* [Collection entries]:

— START —

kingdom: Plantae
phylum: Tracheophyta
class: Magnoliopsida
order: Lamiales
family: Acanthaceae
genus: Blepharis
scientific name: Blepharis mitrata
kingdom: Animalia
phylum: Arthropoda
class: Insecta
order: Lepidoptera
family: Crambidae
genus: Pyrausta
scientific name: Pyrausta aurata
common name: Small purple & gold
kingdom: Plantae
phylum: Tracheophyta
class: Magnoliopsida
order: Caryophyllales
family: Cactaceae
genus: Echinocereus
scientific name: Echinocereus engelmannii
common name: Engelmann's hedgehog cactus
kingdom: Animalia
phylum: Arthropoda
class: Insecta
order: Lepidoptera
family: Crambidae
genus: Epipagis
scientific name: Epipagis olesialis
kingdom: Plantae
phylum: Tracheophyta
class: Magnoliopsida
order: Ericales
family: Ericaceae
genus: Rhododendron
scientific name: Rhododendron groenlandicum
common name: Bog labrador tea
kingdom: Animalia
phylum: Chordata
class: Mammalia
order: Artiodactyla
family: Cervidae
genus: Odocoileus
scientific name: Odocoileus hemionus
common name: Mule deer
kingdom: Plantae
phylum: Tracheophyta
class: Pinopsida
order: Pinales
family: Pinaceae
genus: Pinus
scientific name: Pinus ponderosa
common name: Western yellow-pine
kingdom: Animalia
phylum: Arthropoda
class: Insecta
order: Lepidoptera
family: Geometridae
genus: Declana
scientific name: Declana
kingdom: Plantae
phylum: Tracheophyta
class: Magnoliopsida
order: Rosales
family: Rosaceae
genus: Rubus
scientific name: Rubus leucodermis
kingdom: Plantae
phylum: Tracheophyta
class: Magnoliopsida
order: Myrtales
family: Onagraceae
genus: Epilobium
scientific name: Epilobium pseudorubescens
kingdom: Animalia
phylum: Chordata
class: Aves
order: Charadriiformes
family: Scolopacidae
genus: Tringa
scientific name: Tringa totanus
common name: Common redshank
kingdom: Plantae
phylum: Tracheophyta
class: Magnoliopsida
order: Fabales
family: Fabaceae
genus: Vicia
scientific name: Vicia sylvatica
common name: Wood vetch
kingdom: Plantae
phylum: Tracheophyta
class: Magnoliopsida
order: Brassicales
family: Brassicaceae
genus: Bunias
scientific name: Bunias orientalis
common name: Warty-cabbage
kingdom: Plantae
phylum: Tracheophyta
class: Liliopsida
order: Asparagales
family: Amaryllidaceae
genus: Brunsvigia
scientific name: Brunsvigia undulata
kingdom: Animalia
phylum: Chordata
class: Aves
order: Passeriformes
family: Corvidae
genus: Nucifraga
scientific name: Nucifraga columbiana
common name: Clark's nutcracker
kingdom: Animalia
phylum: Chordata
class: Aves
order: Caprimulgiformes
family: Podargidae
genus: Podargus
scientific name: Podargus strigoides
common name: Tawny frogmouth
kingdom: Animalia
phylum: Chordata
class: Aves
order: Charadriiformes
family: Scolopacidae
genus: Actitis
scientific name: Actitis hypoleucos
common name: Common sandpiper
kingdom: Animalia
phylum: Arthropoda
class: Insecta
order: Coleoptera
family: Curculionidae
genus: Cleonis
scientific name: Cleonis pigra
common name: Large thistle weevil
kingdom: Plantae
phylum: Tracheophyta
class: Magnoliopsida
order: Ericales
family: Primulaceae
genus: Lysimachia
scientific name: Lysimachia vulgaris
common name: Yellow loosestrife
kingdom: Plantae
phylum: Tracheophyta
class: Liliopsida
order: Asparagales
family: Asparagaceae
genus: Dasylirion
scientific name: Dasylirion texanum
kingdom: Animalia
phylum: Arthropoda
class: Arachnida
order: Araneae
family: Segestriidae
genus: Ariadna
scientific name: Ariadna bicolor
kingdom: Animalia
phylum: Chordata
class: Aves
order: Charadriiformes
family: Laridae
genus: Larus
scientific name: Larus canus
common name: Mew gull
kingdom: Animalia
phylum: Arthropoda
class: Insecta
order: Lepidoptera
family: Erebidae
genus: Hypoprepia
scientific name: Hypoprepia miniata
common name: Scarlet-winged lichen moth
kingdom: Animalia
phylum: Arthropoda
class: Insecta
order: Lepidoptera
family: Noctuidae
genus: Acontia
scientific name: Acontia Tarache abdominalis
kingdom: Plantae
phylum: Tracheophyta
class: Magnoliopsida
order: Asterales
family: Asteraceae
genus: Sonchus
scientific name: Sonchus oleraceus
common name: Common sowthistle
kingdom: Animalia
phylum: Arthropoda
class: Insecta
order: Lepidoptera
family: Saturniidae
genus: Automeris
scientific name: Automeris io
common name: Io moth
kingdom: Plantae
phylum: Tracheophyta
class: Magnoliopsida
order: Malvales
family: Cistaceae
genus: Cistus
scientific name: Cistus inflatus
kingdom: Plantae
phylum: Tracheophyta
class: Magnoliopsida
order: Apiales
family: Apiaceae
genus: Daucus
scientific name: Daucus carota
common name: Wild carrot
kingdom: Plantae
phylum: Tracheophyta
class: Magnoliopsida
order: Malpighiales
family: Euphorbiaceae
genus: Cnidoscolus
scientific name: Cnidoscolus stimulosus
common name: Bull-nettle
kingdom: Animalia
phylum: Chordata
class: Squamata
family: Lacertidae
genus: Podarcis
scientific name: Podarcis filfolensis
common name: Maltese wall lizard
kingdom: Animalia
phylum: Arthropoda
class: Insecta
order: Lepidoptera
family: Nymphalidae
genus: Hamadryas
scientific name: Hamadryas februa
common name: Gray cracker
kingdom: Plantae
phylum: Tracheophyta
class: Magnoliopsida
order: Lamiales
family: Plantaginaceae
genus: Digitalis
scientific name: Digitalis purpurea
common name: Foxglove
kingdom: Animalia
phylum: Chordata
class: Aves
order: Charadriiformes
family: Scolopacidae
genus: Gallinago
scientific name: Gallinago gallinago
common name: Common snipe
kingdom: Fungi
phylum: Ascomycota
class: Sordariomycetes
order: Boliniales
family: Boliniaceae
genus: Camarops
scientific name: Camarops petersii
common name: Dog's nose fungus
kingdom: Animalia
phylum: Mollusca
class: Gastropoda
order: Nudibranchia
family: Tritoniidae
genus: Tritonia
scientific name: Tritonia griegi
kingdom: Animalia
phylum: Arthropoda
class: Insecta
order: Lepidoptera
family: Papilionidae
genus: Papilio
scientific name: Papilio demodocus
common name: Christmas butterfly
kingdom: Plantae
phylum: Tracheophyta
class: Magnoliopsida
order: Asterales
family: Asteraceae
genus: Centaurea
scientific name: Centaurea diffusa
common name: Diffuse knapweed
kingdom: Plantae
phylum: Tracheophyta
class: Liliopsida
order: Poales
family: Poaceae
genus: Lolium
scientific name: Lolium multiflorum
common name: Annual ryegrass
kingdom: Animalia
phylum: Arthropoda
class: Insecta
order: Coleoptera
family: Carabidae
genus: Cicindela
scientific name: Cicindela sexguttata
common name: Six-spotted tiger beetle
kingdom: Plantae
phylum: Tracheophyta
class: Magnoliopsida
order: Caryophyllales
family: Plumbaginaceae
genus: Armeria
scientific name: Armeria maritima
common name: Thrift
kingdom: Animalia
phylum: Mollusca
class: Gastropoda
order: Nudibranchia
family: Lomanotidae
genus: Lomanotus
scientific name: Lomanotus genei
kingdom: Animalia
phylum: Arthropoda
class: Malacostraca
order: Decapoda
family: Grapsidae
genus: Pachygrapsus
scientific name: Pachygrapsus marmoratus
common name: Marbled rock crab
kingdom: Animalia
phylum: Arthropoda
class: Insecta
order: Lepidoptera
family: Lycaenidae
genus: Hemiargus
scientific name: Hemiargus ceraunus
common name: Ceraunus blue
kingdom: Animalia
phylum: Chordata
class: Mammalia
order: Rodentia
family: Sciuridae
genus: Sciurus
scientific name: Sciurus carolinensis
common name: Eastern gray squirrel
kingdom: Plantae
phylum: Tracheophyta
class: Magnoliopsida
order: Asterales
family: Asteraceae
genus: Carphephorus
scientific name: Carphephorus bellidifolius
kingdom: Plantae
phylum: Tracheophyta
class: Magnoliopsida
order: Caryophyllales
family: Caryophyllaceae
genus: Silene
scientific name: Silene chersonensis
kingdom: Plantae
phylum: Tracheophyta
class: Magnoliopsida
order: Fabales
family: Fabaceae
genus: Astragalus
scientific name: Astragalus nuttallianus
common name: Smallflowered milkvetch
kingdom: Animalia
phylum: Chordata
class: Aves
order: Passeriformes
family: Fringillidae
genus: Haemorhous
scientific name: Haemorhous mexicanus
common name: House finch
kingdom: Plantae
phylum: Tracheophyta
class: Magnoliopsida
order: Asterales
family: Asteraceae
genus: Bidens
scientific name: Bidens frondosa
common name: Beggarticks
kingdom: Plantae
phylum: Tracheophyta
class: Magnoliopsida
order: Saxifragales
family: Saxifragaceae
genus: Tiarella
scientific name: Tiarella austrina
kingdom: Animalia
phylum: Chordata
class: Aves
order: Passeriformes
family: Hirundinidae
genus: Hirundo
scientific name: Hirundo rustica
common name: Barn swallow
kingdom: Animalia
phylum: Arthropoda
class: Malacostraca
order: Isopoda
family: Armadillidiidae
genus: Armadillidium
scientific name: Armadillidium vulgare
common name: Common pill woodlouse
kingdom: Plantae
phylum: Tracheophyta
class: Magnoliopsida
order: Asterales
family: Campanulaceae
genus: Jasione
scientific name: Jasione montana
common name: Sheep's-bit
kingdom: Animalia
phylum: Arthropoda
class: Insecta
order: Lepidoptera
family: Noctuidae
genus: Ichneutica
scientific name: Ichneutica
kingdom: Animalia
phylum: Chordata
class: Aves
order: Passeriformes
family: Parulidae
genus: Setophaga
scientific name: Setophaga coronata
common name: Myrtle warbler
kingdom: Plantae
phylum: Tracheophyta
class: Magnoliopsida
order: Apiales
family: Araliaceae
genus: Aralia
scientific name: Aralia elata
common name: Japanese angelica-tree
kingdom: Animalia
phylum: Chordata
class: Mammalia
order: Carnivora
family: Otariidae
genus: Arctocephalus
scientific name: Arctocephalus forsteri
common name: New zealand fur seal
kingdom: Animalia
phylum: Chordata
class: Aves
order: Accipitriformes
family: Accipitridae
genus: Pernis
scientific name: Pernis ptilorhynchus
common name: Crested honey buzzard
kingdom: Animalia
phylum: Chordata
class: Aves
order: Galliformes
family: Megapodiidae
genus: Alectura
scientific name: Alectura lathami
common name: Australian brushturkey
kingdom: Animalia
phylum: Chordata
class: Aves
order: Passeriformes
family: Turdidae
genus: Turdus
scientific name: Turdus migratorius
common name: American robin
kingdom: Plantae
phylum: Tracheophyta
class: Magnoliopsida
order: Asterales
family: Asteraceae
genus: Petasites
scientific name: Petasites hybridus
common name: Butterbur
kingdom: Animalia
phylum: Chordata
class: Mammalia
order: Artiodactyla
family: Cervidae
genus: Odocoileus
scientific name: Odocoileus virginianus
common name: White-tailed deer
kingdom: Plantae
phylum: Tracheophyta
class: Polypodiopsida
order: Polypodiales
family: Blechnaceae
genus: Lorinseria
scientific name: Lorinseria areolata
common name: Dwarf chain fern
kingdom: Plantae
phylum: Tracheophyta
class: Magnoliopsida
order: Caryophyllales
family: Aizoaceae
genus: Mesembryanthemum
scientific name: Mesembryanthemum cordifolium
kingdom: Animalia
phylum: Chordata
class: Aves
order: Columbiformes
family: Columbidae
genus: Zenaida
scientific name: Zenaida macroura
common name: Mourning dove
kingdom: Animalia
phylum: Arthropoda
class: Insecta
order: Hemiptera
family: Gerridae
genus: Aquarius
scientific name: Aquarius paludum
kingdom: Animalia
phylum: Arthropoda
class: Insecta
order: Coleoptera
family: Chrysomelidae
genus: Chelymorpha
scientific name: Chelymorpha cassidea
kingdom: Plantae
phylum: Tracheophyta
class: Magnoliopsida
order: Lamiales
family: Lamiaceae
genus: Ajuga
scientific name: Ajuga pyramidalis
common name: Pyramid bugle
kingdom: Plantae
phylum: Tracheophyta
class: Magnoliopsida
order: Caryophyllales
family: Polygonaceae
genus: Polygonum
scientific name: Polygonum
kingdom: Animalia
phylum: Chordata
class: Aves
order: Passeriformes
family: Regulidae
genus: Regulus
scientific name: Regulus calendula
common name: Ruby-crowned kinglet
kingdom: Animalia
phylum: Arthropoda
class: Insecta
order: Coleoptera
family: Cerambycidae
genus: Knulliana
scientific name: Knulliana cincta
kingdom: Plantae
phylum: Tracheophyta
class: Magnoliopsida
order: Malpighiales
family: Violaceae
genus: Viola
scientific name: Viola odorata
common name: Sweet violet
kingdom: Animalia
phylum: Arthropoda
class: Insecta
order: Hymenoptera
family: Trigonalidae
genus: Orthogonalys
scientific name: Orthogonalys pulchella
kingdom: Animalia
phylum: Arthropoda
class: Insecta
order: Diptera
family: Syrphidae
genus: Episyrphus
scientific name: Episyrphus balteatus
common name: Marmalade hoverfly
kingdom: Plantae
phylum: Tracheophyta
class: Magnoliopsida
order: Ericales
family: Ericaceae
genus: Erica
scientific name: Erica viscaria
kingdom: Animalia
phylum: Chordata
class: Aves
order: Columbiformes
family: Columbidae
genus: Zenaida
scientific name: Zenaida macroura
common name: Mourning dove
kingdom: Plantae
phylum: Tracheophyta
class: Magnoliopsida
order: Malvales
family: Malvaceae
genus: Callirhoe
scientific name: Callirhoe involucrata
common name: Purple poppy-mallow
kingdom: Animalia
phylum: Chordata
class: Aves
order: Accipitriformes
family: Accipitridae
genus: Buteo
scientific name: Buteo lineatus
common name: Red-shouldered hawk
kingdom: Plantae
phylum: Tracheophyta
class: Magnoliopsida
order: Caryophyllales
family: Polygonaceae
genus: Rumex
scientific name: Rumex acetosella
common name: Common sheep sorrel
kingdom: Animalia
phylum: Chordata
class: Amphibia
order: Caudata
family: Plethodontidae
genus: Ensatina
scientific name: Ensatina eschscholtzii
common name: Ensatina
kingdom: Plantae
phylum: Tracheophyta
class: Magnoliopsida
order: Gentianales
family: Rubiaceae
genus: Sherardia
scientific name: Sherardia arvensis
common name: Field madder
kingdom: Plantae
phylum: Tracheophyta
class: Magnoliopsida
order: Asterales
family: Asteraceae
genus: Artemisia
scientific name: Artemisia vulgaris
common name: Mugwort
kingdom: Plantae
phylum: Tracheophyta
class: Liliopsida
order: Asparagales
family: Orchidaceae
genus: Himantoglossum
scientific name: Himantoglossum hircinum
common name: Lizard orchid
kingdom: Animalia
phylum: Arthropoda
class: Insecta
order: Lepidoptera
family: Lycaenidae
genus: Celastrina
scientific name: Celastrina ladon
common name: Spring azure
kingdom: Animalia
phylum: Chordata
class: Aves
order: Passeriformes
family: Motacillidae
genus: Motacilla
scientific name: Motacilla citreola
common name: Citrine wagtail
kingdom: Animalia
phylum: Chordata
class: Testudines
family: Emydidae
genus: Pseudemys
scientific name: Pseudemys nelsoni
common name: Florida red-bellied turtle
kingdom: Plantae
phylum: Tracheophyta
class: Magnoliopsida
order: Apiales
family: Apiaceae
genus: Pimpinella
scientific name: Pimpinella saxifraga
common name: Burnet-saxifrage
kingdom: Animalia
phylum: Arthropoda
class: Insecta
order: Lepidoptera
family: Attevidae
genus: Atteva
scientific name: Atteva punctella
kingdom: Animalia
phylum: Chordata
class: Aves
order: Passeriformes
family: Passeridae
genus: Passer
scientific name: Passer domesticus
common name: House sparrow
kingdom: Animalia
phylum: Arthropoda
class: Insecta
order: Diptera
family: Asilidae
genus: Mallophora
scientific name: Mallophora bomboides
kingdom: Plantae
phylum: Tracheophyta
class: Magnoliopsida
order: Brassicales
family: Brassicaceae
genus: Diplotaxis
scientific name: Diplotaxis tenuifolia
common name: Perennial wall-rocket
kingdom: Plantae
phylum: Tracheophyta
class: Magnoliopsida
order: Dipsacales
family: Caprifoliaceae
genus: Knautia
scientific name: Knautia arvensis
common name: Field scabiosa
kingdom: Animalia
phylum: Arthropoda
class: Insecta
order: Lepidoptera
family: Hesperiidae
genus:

— END —

* [Problem]:
Transcribe the records verbatim, beginning with their first line and ending with the line that contains "genus: Tringa", including that line.

* [Solution to this problem]:
kingdom: Plantae
phylum: Tracheophyta
class: Magnoliopsida
order: Lamiales
family: Acanthaceae
genus: Blepharis
scientific name: Blepharis mitrata
kingdom: Animalia
phylum: Arthropoda
class: Insecta
order: Lepidoptera
family: Crambidae
genus: Pyrausta
scientific name: Pyrausta aurata
common name: Small purple & gold
kingdom: Plantae
phylum: Tracheophyta
class: Magnoliopsida
order: Caryophyllales
family: Cactaceae
genus: Echinocereus
scientific name: Echinocereus engelmannii
common name: Engelmann's hedgehog cactus
kingdom: Animalia
phylum: Arthropoda
class: Insecta
order: Lepidoptera
family: Crambidae
genus: Epipagis
scientific name: Epipagis olesialis
kingdom: Plantae
phylum: Tracheophyta
class: Magnoliopsida
order: Ericales
family: Ericaceae
genus: Rhododendron
scientific name: Rhododendron groenlandicum
common name: Bog labrador tea
kingdom: Animalia
phylum: Chordata
class: Mammalia
order: Artiodactyla
family: Cervidae
genus: Odocoileus
scientific name: Odocoileus hemionus
common name: Mule deer
kingdom: Plantae
phylum: Tracheophyta
class: Pinopsida
order: Pinales
family: Pinaceae
genus: Pinus
scientific name: Pinus ponderosa
common name: Western yellow-pine
kingdom: Animalia
phylum: Arthropoda
class: Insecta
order: Lepidoptera
family: Geometridae
genus: Declana
scientific name: Declana
kingdom: Plantae
phylum: Tracheophyta
class: Magnoliopsida
order: Rosales
family: Rosaceae
genus: Rubus
scientific name: Rubus leucodermis
kingdom: Plantae
phylum: Tracheophyta
class: Magnoliopsida
order: Myrtales
family: Onagraceae
genus: Epilobium
scientific name: Epilobium pseudorubescens
kingdom: Animalia
phylum: Chordata
class: Aves
order: Charadriiformes
family: Scolopacidae
genus: Tringa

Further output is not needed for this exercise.